In the early 1980's, the ANSI standard for projection apertures became .825" wide (20.96mm) for scope and 1.85. Some charts just round 20.96mm to 21mm.
.825" was already the standard width for Academy 1.37 and 1.85, 1.66, etc. so it was just the standard for the anamorphic aperture that changed to match the rest.
Current standard for an anamorphic aperture for a projector is .825" x .690" (1.1956521 : 1, which doubled becomes 2.3913 : 1.)
Now the same chart in the ASC Manual converts that to metric as 20.96mm x 17.53mm.
Before the early 1980's, the standard for an anamorphic projector gate was .838" x .700" (1.1971428 : 1, which doubled became 2.3942856 : 1.) This was the new standard put into place in the early 1970's.

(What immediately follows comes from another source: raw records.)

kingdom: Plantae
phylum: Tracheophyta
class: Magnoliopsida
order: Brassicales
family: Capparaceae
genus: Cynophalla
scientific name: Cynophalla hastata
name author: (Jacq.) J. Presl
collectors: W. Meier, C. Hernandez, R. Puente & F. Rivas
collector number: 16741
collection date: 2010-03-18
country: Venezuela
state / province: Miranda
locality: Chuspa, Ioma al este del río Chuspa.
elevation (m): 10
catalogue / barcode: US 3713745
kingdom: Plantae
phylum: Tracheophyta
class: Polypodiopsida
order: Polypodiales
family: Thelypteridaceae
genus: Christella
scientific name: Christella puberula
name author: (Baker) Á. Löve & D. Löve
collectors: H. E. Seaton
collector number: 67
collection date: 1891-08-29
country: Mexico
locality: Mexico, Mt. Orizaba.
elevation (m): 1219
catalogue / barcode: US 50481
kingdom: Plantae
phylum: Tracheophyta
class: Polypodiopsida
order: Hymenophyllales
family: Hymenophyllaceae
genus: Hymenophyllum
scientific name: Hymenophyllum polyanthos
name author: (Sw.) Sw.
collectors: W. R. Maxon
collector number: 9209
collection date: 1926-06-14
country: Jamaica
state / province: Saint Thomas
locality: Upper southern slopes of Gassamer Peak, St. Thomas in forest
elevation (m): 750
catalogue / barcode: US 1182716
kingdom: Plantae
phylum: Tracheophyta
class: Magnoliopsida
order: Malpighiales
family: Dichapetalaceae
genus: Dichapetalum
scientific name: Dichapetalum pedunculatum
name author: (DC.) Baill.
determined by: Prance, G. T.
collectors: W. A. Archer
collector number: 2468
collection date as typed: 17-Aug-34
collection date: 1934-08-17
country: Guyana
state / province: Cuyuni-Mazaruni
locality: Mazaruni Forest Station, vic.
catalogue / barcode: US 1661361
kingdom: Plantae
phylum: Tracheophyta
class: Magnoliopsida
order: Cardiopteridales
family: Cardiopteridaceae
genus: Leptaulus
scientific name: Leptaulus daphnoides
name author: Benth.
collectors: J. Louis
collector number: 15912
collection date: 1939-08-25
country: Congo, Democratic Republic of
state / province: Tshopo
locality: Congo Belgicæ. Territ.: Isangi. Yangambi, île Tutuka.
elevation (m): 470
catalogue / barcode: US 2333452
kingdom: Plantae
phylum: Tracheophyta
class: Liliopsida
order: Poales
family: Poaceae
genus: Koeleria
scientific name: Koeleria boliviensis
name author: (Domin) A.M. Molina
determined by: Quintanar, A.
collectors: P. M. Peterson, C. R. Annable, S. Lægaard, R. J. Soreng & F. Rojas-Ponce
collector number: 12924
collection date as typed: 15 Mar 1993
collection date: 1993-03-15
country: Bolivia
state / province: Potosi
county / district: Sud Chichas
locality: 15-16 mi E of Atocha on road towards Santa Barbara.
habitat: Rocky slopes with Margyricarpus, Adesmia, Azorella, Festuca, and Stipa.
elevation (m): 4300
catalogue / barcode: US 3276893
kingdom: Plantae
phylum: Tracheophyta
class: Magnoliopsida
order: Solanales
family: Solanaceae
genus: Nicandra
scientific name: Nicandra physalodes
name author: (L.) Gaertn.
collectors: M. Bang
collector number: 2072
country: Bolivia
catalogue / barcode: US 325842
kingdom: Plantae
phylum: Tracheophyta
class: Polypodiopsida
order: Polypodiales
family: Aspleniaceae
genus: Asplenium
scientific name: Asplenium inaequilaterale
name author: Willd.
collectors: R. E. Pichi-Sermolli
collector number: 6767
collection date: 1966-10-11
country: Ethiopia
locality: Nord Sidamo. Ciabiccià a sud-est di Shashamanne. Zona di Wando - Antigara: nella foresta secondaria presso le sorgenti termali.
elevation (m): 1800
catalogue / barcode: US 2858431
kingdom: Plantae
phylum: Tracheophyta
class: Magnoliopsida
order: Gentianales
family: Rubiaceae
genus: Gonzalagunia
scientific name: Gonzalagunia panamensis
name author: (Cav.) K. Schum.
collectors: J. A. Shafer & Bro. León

In 1957, the standard was set as .839" × .715" (1.1734265 : 1, which doubled became 2.346853 : 1.) You can see how the height of the gate has been shrinking over the decades to hide any errors in making negative splices. The space between the frames in CinemaScope was so small that you had to use a special negative splicer to be more precise and any bad splices would show up on screen as a flash of light on the top or bottom of the image depending on the projection. So a thicker frame line due to a shorter gate hid those problems better.
Today, for a 2K "scope" DCP, the standard is 2048 × 858 pixels (2.3869463 : 1.)
Now again, I'm talking about projection apertures and aspect ratios. The camera gate is often larger than the projector aperture -- what matters more is what your groundglass frame lines tell you is the area you are composing within.
Panavision, for example, lists in the ASC Manual that their 4-perf 35mm anamorphic camera aperture is .866" x .732" (22mm x 18.59mm) but the truth is that most of their cameras will actually expose Full Aperture, it's just that your lens is centered for the sound aperture and you are composing for the area to be extracted for projection. But even the standards for the area scanned is slightly different again, which is why sometimes it is simpler to just talk about the area that gets used for projection.
What matters the most is that the squeeze/desqueeze is a standard 2X amount. The other difference is mainly in just how much of the negative is trimmed, which affects the final aspect ratio.